#### Task
Give back the lines below exactly, but do not include any pictures.

#### Data supplied
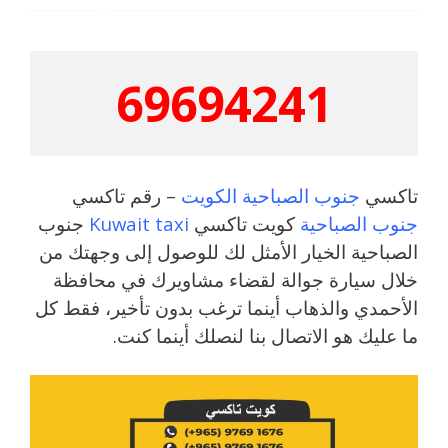
69694241
تاكسي
جنوب الصباحية الكويت
– رقم تاكسي
جنوب الصباحية
كويت تاكسي
Kuwait taxi
جنوب
الصباحية الخيار الأمثل لك للوصول إلى وجهتك من
خلال سيارة جوالة لقضاء مشاويرك في محافظة
الأحمدي والذهاب أينما ترغب بدون تأخير، فقط كل
ما عليك هو الاتصال بنا لنصلك أينما كنت.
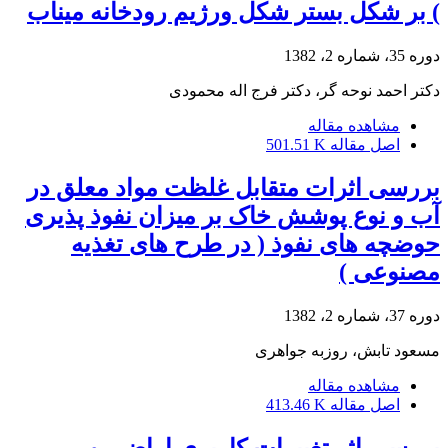
) بر شکل بستر شکل ورژیم رودخانه میناب
دوره 35، شماره 2، 1382
دکتر احمد نوحه گر، دکتر فرج اله محمودی
مشاهده مقاله
اصل مقاله
501.51 K
بررسی اثرات متقابل غلظت مواد معلق در
آب و نوع پوشش خاک بر میزان نفوذ پذیری
حوضچه های نفوذ ( در طرح های تغذیه
مصنوعی )
دوره 37، شماره 2، 1382
مسعود تابش، روزبه جواهری
مشاهده مقاله
اصل مقاله
413.46 K
بررسی اثر تغییرات کاربری اراضی و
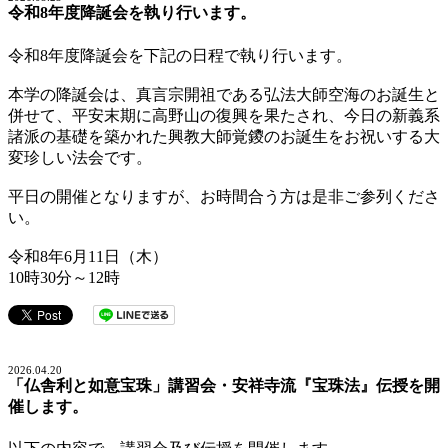
令和8年度降誕会を執り行います。
令和8年度降誕会を下記の日程で執り行います。
本学の降誕会は、真言宗開祖である弘法大師空海のお誕生と
併せて、平安末期に高野山の復興を果たされ、今日の新義系
諸派の基礎を築かれた興教大師覚鑁のお誕生をお祝いする大
変珍しい法会です。
平日の開催となりますが、お時間合う方は是非ご参列くださ
い。
令和8年6月11日（木）
10時30分～12時
2026.04.20
「仏舎利と如意宝珠」講習会・安祥寺流『宝珠法』伝授を開
催します。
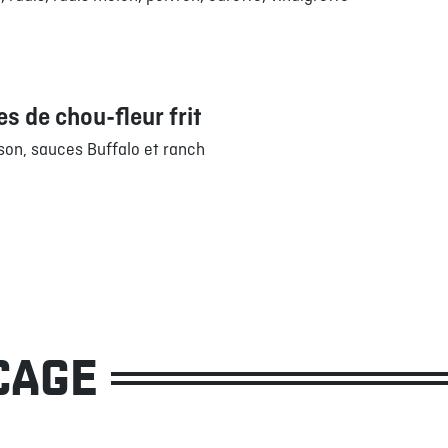
s de chou-fleur frit
son, sauces Buffalo et ranch
CAGE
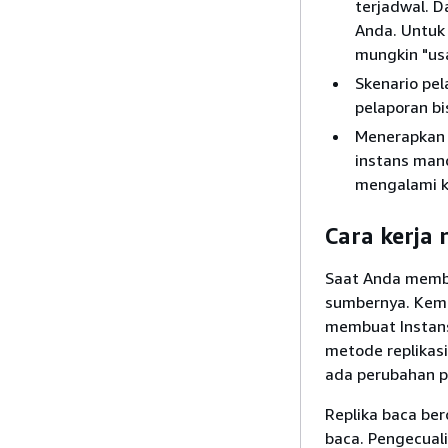
terjadwal. D
Anda. Untuk 
mungkin "usa
Skenario pel
pelaporan bi
Menerapkan 
instans mand
mengalami k
Cara kerja 
Saat Anda membu
sumbernya. Kemu
membuat Instans
metode replikasi
ada perubahan p
Replika baca be
baca. Pengecual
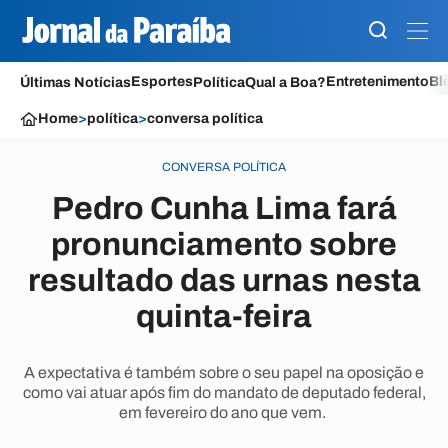
Esportes
Entretenimento
Bl
Últimas Notícias
Política
Qual a Boa?
Home
>
política
>
conversa política
CONVERSA POLÍTICA
Pedro Cunha Lima fará
pronunciamento sobre
resultado das urnas nesta
quinta-feira
A expectativa é também sobre o seu papel na oposição e
como vai atuar após fim do mandato de deputado federal,
em fevereiro do ano que vem.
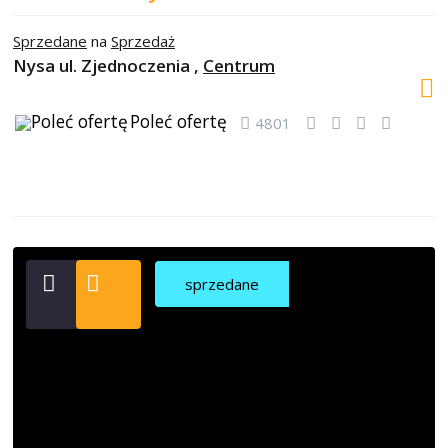
Sprzedane
na
Sprzedaż
Nysa ul. Zjednoczenia ,
Centrum
Poleć ofertę
4801
sprzedane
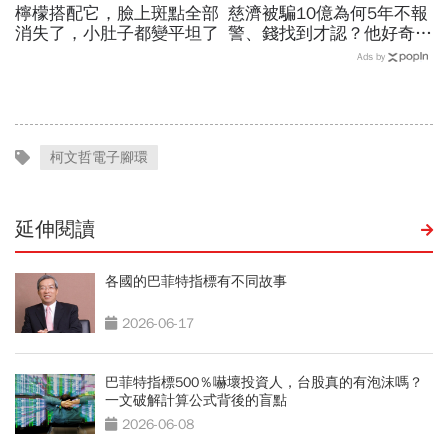
檸檬搭配它，臉上斑點全部
慈濟被騙10億為何5年不報
消失了，小肚子都變平坦了
警、錢找到才認？他好奇：
當年財報怎麼編…陳時中背
Ads by
「擋疫苗」黑鍋只求1件事
柯文哲電子腳環
延伸閱讀
各國的巴菲特指標有不同故事
2026-06-17
巴菲特指標500％嚇壞投資人，台股真的有泡沫嗎？
一文破解計算公式背後的盲點
2026-06-08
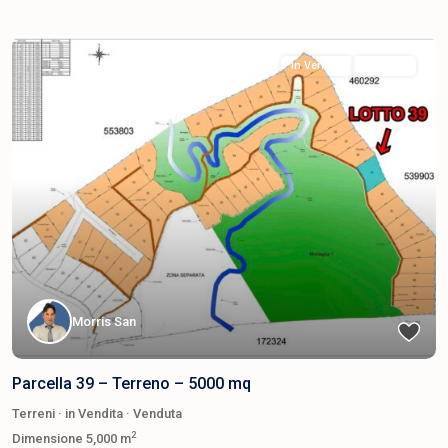
in Vendita
Venduta
Morris San
Parcella 39 – Terreno – 5000 mq
Terreni
·
in Vendita
·
Venduta
2
Dimensione
5,000 m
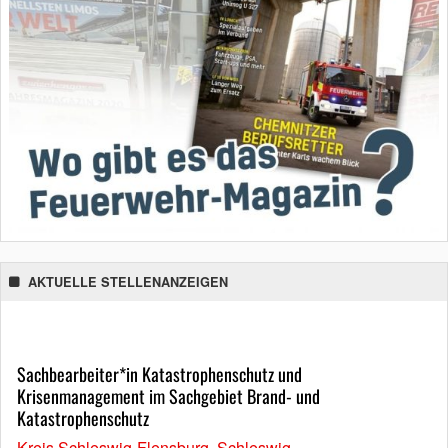
AKTUELLE STELLENANZEIGEN
Sachbearbeiter*in Katastrophenschutz und
Krisenmanagement im Sachgebiet Brand- und
Katastrophenschutz
Kreis Schleswig-Flensburg, Schleswig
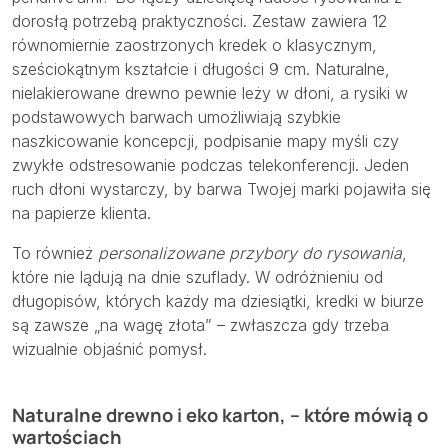
dorosłą potrzebą praktyczności. Zestaw zawiera 12
równomiernie zaostrzonych kredek o klasycznym,
sześciokątnym kształcie i długości 9 cm. Naturalne,
nielakierowane drewno pewnie leży w dłoni, a rysiki w
podstawowych barwach umożliwiają szybkie
naszkicowanie koncepcji, podpisanie mapy myśli czy
zwykłe odstresowanie podczas telekonferencji. Jeden
ruch dłoni wystarczy, by barwa Twojej marki pojawiła się
na papierze klienta.
To również
personalizowane przybory do rysowania
,
które nie lądują na dnie szuflady. W odróżnieniu od
długopisów, których każdy ma dziesiątki, kredki w biurze
są zawsze „na wagę złota” – zwłaszcza gdy trzeba
wizualnie objaśnić pomysł.
Naturalne drewno i eko karton, – które mówią o
wartościach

#### Output below
69694241
تاكسي
جنوب الصباحية الكويت
– رقم تاكسي
جنوب الصباحية
كويت تاكسي
Kuwait taxi
جنوب
الصباحية الخيار الأمثل لك للوصول إلى وجهتك من
خلال سيارة جوالة لقضاء مشاويرك في محافظة
الأحمدي والذهاب أينما ترغب بدون تأخير، فقط كل
ما عليك هو الاتصال بنا لنصلك أينما كنت.
) بر شکل بستر شکل ورژیم رودخانه میناب
دوره 35، شماره 2، 1382
دکتر احمد نوحه گر، دکتر فرج اله محمودی
مشاهده مقاله
اصل مقاله
501.51 K
بررسی اثرات متقابل غلظت مواد معلق در
آب و نوع پوشش خاک بر میزان نفوذ پذیری
حوضچه های نفوذ ( در طرح های تغذیه
مصنوعی )
دوره 37، شماره 2، 1382
مسعود تابش، روزبه جواهری
مشاهده مقاله
اصل مقاله
413.46 K
بررسی اثر تغییرات کاربری اراضی و
令和8年度降誕会を執り行います。
令和8年度降誕会を下記の日程で執り行います。
本学の降誕会は、真言宗開祖である弘法大師空海のお誕生と
併せて、平安末期に高野山の復興を果たされ、今日の新義系
諸派の基礎を築かれた興教大師覚鑁のお誕生をお祝いする大
変珍しい法会です。
平日の開催となりますが、お時間合う方は是非ご参列くださ
い。
令和8年6月11日（木）
10時30分～12時
2026.04.20
「仏舎利と如意宝珠」講習会・安祥寺流『宝珠法』伝授を開
催します。
s de chou-fleur frit
son, sauces Buffalo et ranch
CAGE
terjadwal. D
Anda. Untuk 
mungkin "usa
Skenario pel
pelaporan bi
Menerapkan 
instans mand
mengalami k
Cara kerja 
Saat Anda membu
sumbernya. Kemu
membuat Instans
metode replikasi
ada perubahan p
Replika baca be
baca. Pengecual
Esportes
Entretenimento
Bl
Últimas Notícias
Política
Qual a Boa?
Home
>
política
>
conversa política
CONVERSA POLÍTICA
Pedro Cunha Lima fará
pronunciamento sobre
resultado das urnas nesta
quinta-feira
A expectativa é também sobre o seu papel na oposição e
como vai atuar após fim do mandato de deputado federal,
em fevereiro do ano que vem.
Sprzedane
na
Sprzedaż
Nysa ul. Zjednoczenia ,
Centrum
Poleć ofertę
4801
sprzedane
檸檬搭配它，臉上斑點全部
慈濟被騙10億為何5年不報
消失了，小肚子都變平坦了
警、錢找到才認？他好奇：
當年財報怎麼編…陳時中背
Ads by
「擋疫苗」黑鍋只求1件事
柯文哲電子腳環
延伸閱讀
各國的巴菲特指標有不同故事
2026-06-17
巴菲特指標500％嚇壞投資人，台股真的有泡沫嗎？
一文破解計算公式背後的盲點
2026-06-08
in Vendita
Venduta
Morris San
Parcella 39 – Terreno – 5000 mq
Terreni
·
in Vendita
·
Venduta
2
Dimensione
5,000 m
AKTUELLE STELLENANZEIGEN
Sachbearbeiter*in Katastrophenschutz und
Krisenmanagement im Sachgebiet Brand- und
Katastrophenschutz
Kreis Schleswig-Flensburg, Schleswig
dorosłą potrzebą praktyczności. Zestaw zawiera 12
równomiernie zaostrzonych kredek o klasycznym,
sześciokątnym kształcie i długości 9 cm. Naturalne,
nielakierowane drewno pewnie leży w dłoni, a rysiki w
podstawowych barwach umożliwiają szybkie
naszkicowanie koncepcji, podpisanie mapy myśli czy
zwykłe odstresowanie podczas telekonferencji. Jeden
ruch dłoni wystarczy, by barwa Twojej marki pojawiła się
na papierze klienta.
To również
personalizowane przybory do rysowania
,
które nie lądują na dnie szuflady. W odróżnieniu od
długopisów, których każdy ma dziesiątki, kredki w biurze
są zawsze „na wagę złota” – zwłaszcza gdy trzeba
wizualnie objaśnić pomysł.
Naturalne drewno i eko karton, – które mówią o
wartościach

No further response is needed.